Kutipan -
========================
PENGALAMAN
SPIRITUAL DI SINGAPURA
“Kita tidak usah malu meyakini
kebenaran dan mengambilnya dari sumber mana pun ia datang, bahkan walau
seandainya ia dihadirkan kepada kita oleh generasi terdahulu dan orang asing”
(Al-Kindi)
Entah sejak kapan aku mulai terjun di dunia
agama-agama tapi setidaknya ada dua buah faktor yang membuatku tertarik akan
hal ini. Pertama, aku harus banyak berterima kasih kepada Universitas
Pendidikan Indonesia yang telah menyediakan mata kuliah Studi Masyarakat
Indonesia. Berkatnya, aku diberi pengetahuan yang luas mengenai agama-agama
–termasuk aliran keagamaan- yang ada di Indonesia. Bahkan karena mata kuliah
ini akhirnya aku berkesempatan berbincang-bincang dengan salah seorang tokoh
Syiah dan Pendeta Kristen HKBP di Bandung. Inilah batu loncatan pertamaku.
========================
Yang Ditanyakan - Tulis ulang bagian teks tentang pengalaman spiritual di Singapura mulai dari "Entah sejak kapan" sampai "batu loncatan pertamaku.", tanpa perubahan sedikit pun.
========================
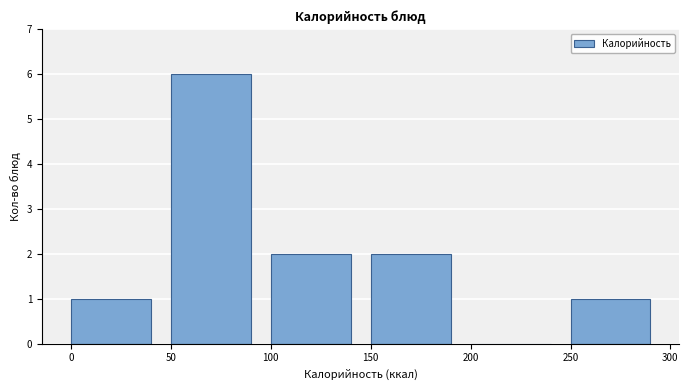

Reading left to right, transcribe this chart: for each bar, give the range it covers on the x-axis and its height. The values are not printed on the chart, so give them approximately, as read against the axis.

0 to 50: 1
50 to 100: 6
100 to 150: 2
150 to 200: 2
200 to 250: 0
250 to 300: 1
========================
Kotak Jawaban -
Entah sejak kapan aku mulai terjun di dunia
agama-agama tapi setidaknya ada dua buah faktor yang membuatku tertarik akan
hal ini. Pertama, aku harus banyak berterima kasih kepada Universitas
Pendidikan Indonesia yang telah menyediakan mata kuliah Studi Masyarakat
Indonesia. Berkatnya, aku diberi pengetahuan yang luas mengenai agama-agama
–termasuk aliran keagamaan- yang ada di Indonesia. Bahkan karena mata kuliah
ini akhirnya aku berkesempatan berbincang-bincang dengan salah seorang tokoh
Syiah dan Pendeta Kristen HKBP di Bandung. Inilah batu loncatan pertamaku.